Bien-Gund: I think the report shows that prevention strategies really work and that a lot of our fears of risk compensation are really our own biases and prejudices and are not really based in evidence or reality. Seizing this moment, there is a lot that we can innovate in terms of care, and moving towards more flexible models of care; meaning we don’t have to get people to come in to get tested every three months, and that we should really be availing folks with more options in general for getting tested and into treatment and prevention.

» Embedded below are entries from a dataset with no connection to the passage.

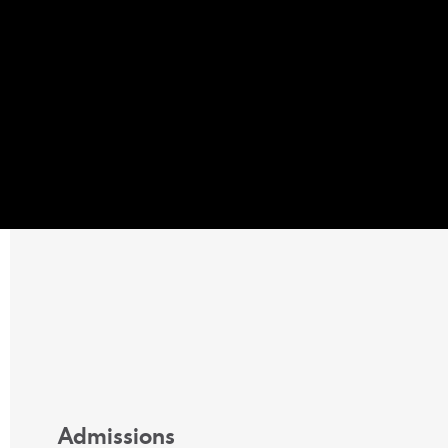
Admissions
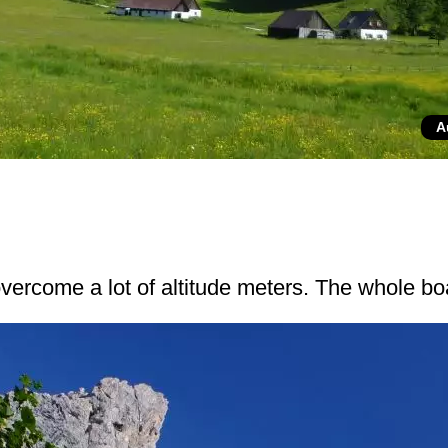
A
 overcome a lot of altitude meters. The whole b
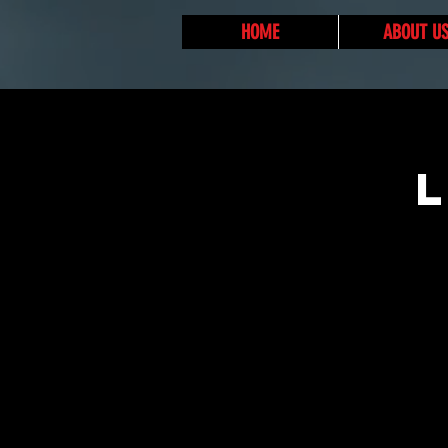
HOME
ABOUT U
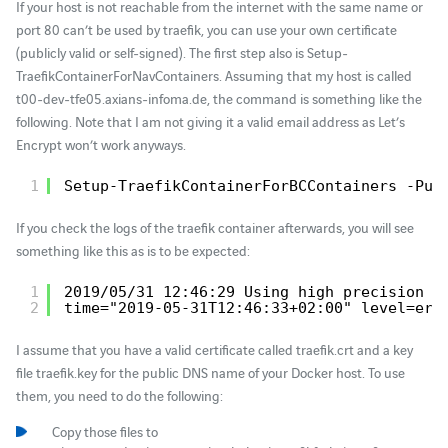
If your host is not reachable from the internet with the same name or
port 80 can’t be used by traefik, you can use your own certificate
(publicly valid or self-signed). The first step also is Setup-
TraefikContainerForNavContainers. Assuming that my host is called
t00-dev-tfe05.axians-infoma.de, the command is something like the
following. Note that I am not giving it a valid email address as Let’s
Encrypt won’t work anyways.
1
Setup-TraefikContainerForBCContainers -Pub
If you check the logs of the traefik container afterwards, you will see
something like this as is to be expected:
1
2019/05/31 12:46:29 Using high precision t
2
time="2019-05-31T12:46:33+02:00" level=err
I assume that you have a valid certificate called traefik.crt and a key
file traefik.key for the public DNS name of your Docker host. To use
them, you need to do the following:
Copy those files to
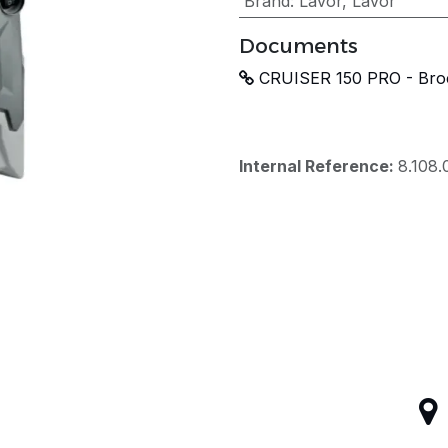
Brand
:
Lavor
,
Lavor
Documents
CRUISER 150 PRO - Bro
Internal Reference:
8.108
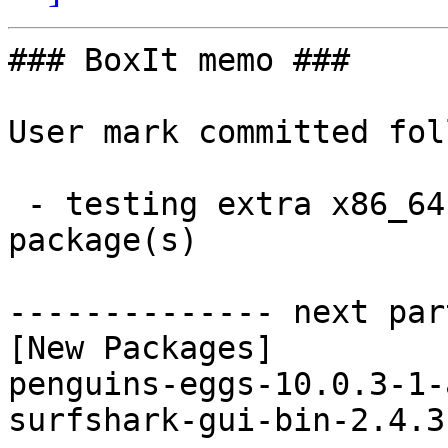
### BoxIt memo ###

User mark committed fol
 - testing extra x86_64:  2 new and 2 removed 
package(s)

-------------- next par
[New Packages]

penguins-eggs-10.0.3-1-
surfshark-gui-bin-2.4.3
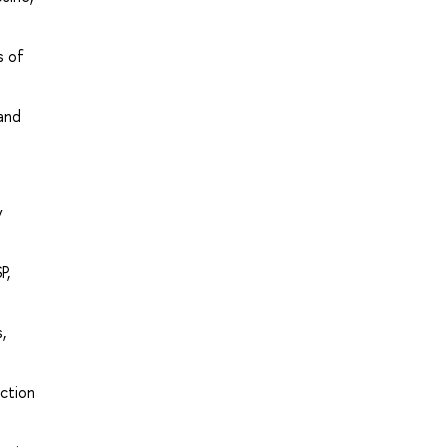
s of
 and
y
P,
,
uction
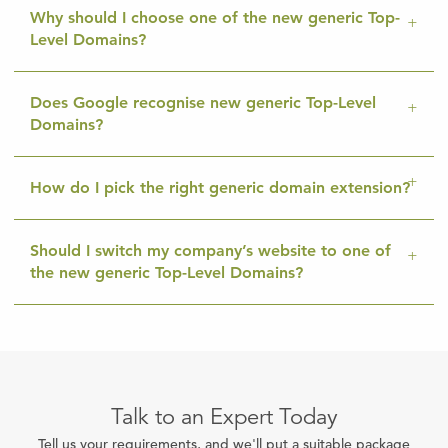
Why should I choose one of the new generic Top-
Level Domains?
Does Google recognise new generic Top-Level
Domains?
How do I pick the right generic domain extension?
Should I switch my company’s website to one of
the new generic Top-Level Domains?
Talk to an Expert Today
Tell us your requirements, and we'll put a suitable package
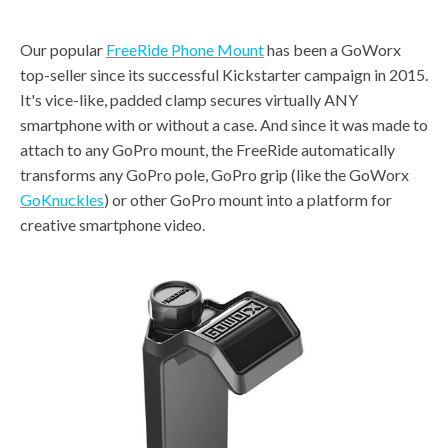
Our popular
FreeRide Phone Mount
has been a GoWorx
top-seller since its successful Kickstarter campaign in 2015.
It's vice-like, padded clamp secures virtually ANY
smartphone with or without a case. And since it was made to
attach to any GoPro mount, the FreeRide automatically
transforms any GoPro pole, GoPro grip (like the GoWorx
GoKnuckles
) or other GoPro mount into a platform for
creative smartphone video.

It’s not a perfect comparison, but for folks who are skeptical, in some ways, HIV self-testing should be similar to a pregnancy test. Most people know that you can get an over-the-counter pregnancy test from a pharmacy, without any prescription. Depending upon your test results, you go and get further care.
We don’t require folks to go to clinics to get pregnancy tests; similarly, we shouldn’t really require people to do the same with HIV tests. And the importance of more options, along with increased anonymity and convenience of health testing, cannot be overstated.

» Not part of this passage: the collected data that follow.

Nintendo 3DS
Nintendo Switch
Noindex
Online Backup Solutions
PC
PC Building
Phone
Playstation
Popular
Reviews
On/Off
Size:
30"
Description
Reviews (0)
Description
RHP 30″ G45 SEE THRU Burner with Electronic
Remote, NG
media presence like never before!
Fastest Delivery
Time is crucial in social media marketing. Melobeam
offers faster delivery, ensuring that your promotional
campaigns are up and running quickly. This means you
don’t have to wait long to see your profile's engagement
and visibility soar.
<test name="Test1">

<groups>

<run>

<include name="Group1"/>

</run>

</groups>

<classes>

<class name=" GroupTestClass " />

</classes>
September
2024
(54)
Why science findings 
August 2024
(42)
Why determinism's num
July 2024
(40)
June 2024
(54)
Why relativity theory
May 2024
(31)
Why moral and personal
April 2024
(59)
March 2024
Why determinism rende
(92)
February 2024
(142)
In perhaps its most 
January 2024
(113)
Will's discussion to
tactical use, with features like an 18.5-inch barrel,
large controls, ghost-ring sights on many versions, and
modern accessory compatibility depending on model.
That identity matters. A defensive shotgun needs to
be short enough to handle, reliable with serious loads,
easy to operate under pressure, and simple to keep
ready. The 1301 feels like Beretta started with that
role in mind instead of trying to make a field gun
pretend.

Porter II: Looking at places where sexual health services are unavailable or difficult to access because of distance or lack of insurance, what suggestions would you make to health department directors and care providers to convince them that giving individuals power over their own care is a good thing?
Bien-Gund: The thing about HIV self-testing is that in many ways, it should exist outside of the health care world. And I think that people should be able to access HIV self-testing without having to go to a provider. That’s one of its huge benefits.
I think there’s a need to educate providers with regard to different testing options and making this clear. And I think that providers may not be the best points for interventions without testing because people who visit providers are already willing to see providers.
Porter II: Right.
Bien-Gund: One potential option is mentioning self-testing to people who come in because they are at risk for or are already living with HIV, as a potential way of getting the word out through their social networks.
In a completely different context, in East Africa, female sex workers who were given multiple self-test kits passed them on to their partners or clients.
Porter II: Like having HIV self-testing ambassadors.
Bien-Gund: Yes. Provider behavior is also important, but from the standpoint of getting tested and then continuing the HIV prevention continuum, I think we have to be more creative with disseminating self-tests to people and through social networks.
Porter II: Right. Whatever strategy ends up being used, it has to be something that works for the people who are accessing those services, or those products—otherwise, they will go unused.
Bien-Gund: And despite all of the terrible tragedies that COVID-19 has brought into our lives, it has also given us opportunities to rethink our models for care.
Porter II: Like increasing access with telehealth visits.
Bien-Gund: And from an HIV testing perspective, we’ve learned that we can decentralize the process. Again, folks don’t have to go into clinics or hospitals to get tested for HIV. They can do it in the privacy of their own homes.
Porter II: That is a huge point. That makes me think this information should also be made available to high school students, especially because they are learning most of what they know about sex from porn and then showing up to college as adult teenagers with minimal information about how to protect and enjoy themselves.
Bien-Gund: I completely agree. At-home HIV self-testing is just another example of how we can empower people with the information that they need to maintain their sexual health. Much like pregnancy tests, they do not lead to riskier behaviors, should be widely available, and have been shown to increase one’s linkage to care and preventative services. And during this period of reduced sexual health access, increasing testing options for at-risk people is essential.